The Supreme Court admitted the PIL on August 23rd, the same year it was filed, but it was not decided immediately. By the time it was taken up, Justice Balakrishnan had retired from NHRC defeating the prayer to remove him. Advocate Prashant Bhushan had to withdraw the petition because Common Cause had not lodged an FIR against Balakrishnan.

But in 2015, the same year that Mathews Nedumpara had filed his writ petition in the Bombay high court seeking disclosure of assets, the income tax department told the apex court that Balakrishnan and his entire family did not have disproportionate assets in benami names. The additional solicitor general Mukul Rohatgi also urged CJI Dipak Misra not to entertain such petitions which ruined the reputation of judges like the former CJI  K G Balakrishnan.

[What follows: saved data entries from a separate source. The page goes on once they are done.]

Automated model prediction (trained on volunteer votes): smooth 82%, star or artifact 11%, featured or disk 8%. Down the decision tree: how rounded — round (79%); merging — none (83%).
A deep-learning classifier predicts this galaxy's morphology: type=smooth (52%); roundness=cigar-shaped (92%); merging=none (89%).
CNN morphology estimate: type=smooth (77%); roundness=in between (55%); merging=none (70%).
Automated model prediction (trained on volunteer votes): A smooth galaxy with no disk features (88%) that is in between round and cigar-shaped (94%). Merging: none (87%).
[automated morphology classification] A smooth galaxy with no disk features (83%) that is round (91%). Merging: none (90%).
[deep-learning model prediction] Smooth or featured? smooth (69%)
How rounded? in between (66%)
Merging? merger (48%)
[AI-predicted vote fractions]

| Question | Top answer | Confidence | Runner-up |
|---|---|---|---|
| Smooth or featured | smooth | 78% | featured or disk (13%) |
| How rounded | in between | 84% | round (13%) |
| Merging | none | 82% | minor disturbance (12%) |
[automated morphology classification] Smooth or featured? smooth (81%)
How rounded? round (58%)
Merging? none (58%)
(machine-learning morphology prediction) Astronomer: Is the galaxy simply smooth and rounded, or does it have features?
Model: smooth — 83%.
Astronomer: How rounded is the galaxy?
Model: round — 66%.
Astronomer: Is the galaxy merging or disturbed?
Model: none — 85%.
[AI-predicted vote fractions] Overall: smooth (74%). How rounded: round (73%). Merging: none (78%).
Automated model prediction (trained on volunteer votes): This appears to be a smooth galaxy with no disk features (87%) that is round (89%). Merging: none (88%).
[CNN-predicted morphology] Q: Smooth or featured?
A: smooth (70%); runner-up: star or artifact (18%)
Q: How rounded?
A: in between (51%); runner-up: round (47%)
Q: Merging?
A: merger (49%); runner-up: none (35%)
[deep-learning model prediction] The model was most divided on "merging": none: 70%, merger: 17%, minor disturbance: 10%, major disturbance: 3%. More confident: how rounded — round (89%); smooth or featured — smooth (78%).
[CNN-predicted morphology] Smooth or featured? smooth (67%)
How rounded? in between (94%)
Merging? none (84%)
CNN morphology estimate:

And so, full public disclosure of judges’ assets, which would include the names of their spouses and dependents with their investments and liabilities, is a chimera. As is the public disclosure of the judges assets prior to elevation, and after their retirement which would reveal any change in their financial status. This is necessary because half-disclosure is no disclosure at all, making India antithetical to total judicial transparency because judges are only accountable to themselves.

Olav Albuquerque holds a PhD in law and is a lawyer-cum-journalist of the Bombay High Court.